In Tibet they were known as khache [Kashmiri Muslims].  In Kashmir
they are called Tibetan Muslims. The small Muslim community that fled
Tibet after China's invasion in 1959 are in constant search of their
identity in Kashmir. "I don't like it when people call me Tibetan
Muslim. It sounds as if I don't belong," says Faiz Malik, whose
family fled Tibet in 1959, when he was a child.

After China occupied Tibet in 1959 the Muslim community approached
the Indian mission in Lhasa to claim Indian citizenship, citing their
Kashmiri ancestry. "The Indian government said that all Tibetan
Muslims were Indian nationals," says Faiz.

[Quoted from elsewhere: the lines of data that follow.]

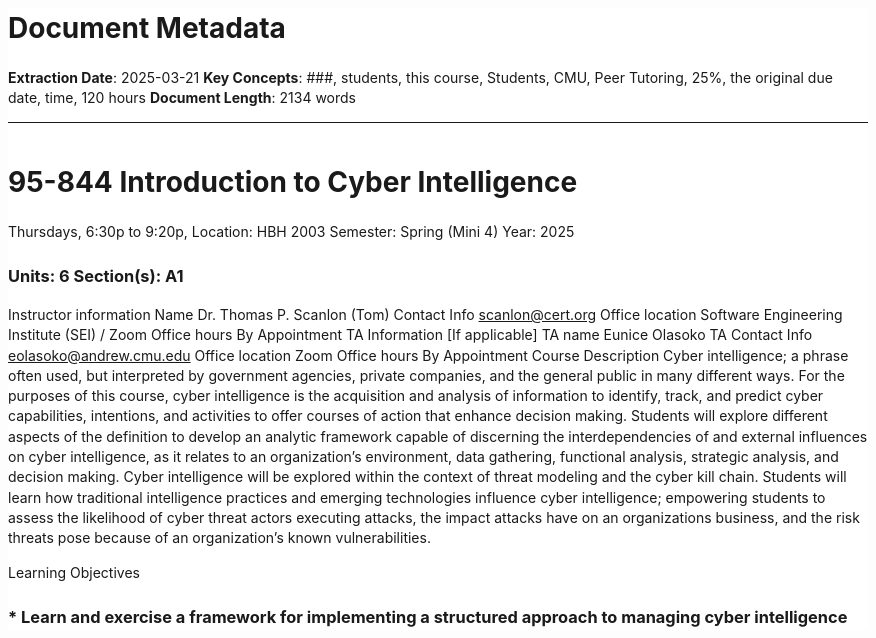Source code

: # Document Metadata

**Extraction Date**: 2025-03-21
**Key Concepts**: ###, students, this course, Students, CMU, Peer Tutoring, 25%, the original due date, time, 120 hours
**Document Length**: 2134 words

---

# 95-844 Introduction to Cyber Intelligence

Thursdays, 6:30p to 9:20p, Location: HBH 2003
Semester: Spring (Mini 4) Year: 2025
### Units: 6 Section(s): A1

Instructor information
Name Dr. Thomas P. Scanlon (Tom)
Contact Info scanlon@cert.org
Office location Software Engineering Institute (SEI) / Zoom
Office hours By Appointment
TA Information [If applicable]
TA name Eunice Olasoko
TA Contact Info eolasoko@andrew.cmu.edu
Office location Zoom
Office hours By Appointment
Course Description
Cyber intelligence; a phrase often used, but interpreted by government agencies, private companies, and the
general public in many different ways. For the purposes of this course, cyber intelligence is the acquisition and
analysis of information to identify, track, and predict cyber capabilities, intentions, and activities to offer courses
of action that enhance decision making. Students will explore different aspects of the definition to develop an
analytic framework capable of discerning the interdependencies of and external influences on cyber intelligence,
as it relates to an organization’s environment, data gathering, functional analysis, strategic analysis, and
decision making. Cyber intelligence will be explored within the context of threat modeling and the cyber kill
chain. Students will learn how traditional intelligence practices and emerging technologies influence cyber
intelligence; empowering students to assess the likelihood of cyber threat actors executing attacks, the impact
attacks have on an organizations business, and the risk threats pose because of an organization’s known
vulnerabilities.

Learning Objectives
### *  Learn and exercise a framework for implementing a structured approach to managing cyber intelligence
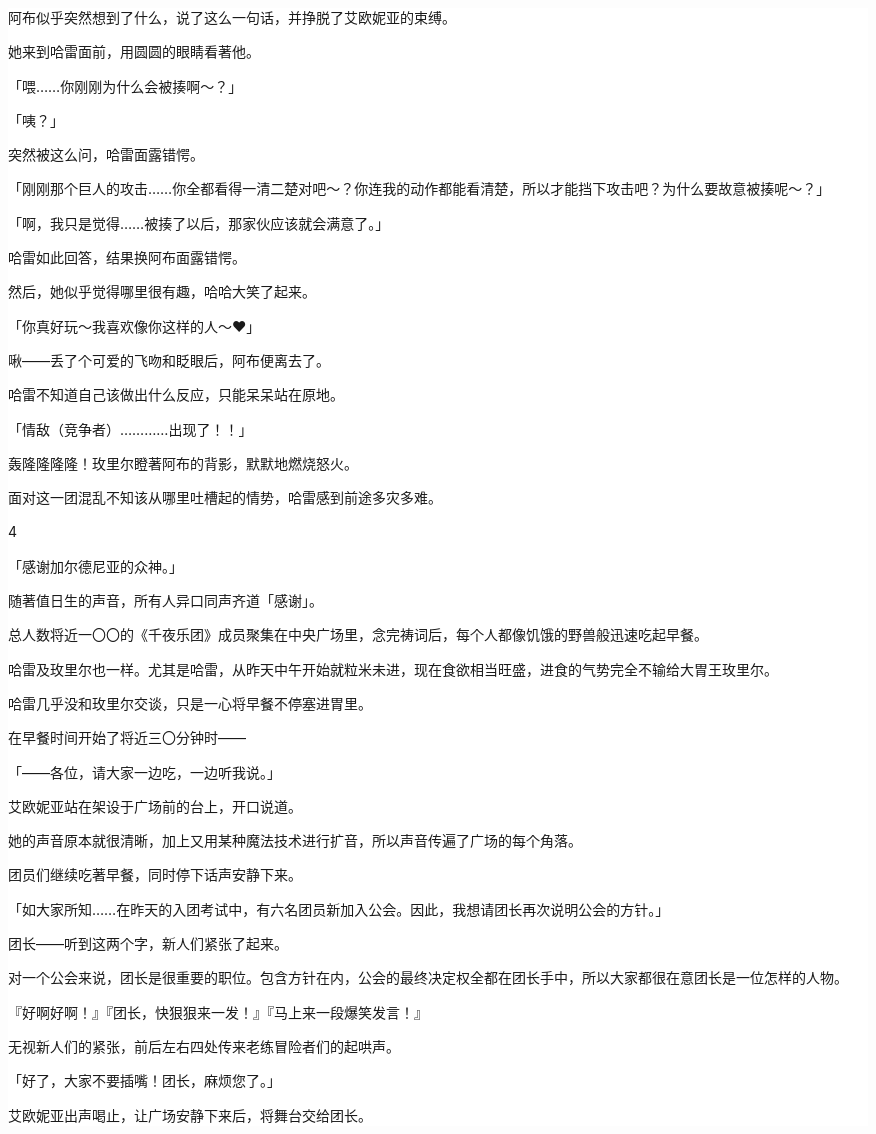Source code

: 阿布似乎突然想到了什么，说了这么一句话，并挣脱了艾欧妮亚的束缚。

她来到哈雷面前，用圆圆的眼睛看著他。

「喂……你刚刚为什么会被揍啊～？」

「咦？」

突然被这么问，哈雷面露错愕。

「刚刚那个巨人的攻击……你全都看得一清二楚对吧～？你连我的动作都能看清楚，所以才能挡下攻击吧？为什么要故意被揍呢～？」

「啊，我只是觉得……被揍了以后，那家伙应该就会满意了。」

哈雷如此回答，结果换阿布面露错愕。

然后，她似乎觉得哪里很有趣，哈哈大笑了起来。

「你真好玩～我喜欢像你这样的人～❤」

啾——丢了个可爱的飞吻和眨眼后，阿布便离去了。

哈雷不知道自己该做出什么反应，只能呆呆站在原地。

「情敌（竞争者）…………出现了！！」

轰隆隆隆隆！玫里尔瞪著阿布的背影，默默地燃烧怒火。

面对这一团混乱不知该从哪里吐槽起的情势，哈雷感到前途多灾多难。

4

「感谢加尔德尼亚的众神。」

随著值日生的声音，所有人异口同声齐道「感谢」。

总人数将近一〇〇的《千夜乐团》成员聚集在中央广场里，念完祷词后，每个人都像饥饿的野兽般迅速吃起早餐。

哈雷及玫里尔也一样。尤其是哈雷，从昨天中午开始就粒米未进，现在食欲相当旺盛，进食的气势完全不输给大胃王玫里尔。

哈雷几乎没和玫里尔交谈，只是一心将早餐不停塞进胃里。

在早餐时间开始了将近三〇分钟时——

「——各位，请大家一边吃，一边听我说。」

艾欧妮亚站在架设于广场前的台上，开口说道。

她的声音原本就很清晰，加上又用某种魔法技术进行扩音，所以声音传遍了广场的每个角落。

团员们继续吃著早餐，同时停下话声安静下来。

「如大家所知……在昨天的入团考试中，有六名团员新加入公会。因此，我想请团长再次说明公会的方针。」

团长——听到这两个字，新人们紧张了起来。

对一个公会来说，团长是很重要的职位。包含方针在内，公会的最终决定权全都在团长手中，所以大家都很在意团长是一位怎样的人物。

『好啊好啊！』『团长，快狠狠来一发！』『马上来一段爆笑发言！』

无视新人们的紧张，前后左右四处传来老练冒险者们的起哄声。

「好了，大家不要插嘴！团长，麻烦您了。」

艾欧妮亚出声喝止，让广场安静下来后，将舞台交给团长。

Faiz, along with other Tibetan Muslims who crossed over into India to
border towns in late 1959, gradually moved to Kashmir. Faiz has
relatives in Ladakh, which helped him prove that he belonged to the
place. He is former assistant director of the forest department in
J&K. "The people from our community don't have state subject
documents. This means though they have Indian citizenship they don't
have the same rights as the other citizens," says Faiz. Without the
state subject document, Tibetan Muslims have no right to higher
schooling, health care or property ownership. Nor can they apply for
government jobs.  The identity crisis that this community feels
persists even after 50 years. When families shifted from the Tibetan
colony at Eidgah to Hawal, they made it a point not to call it Tibetan colony.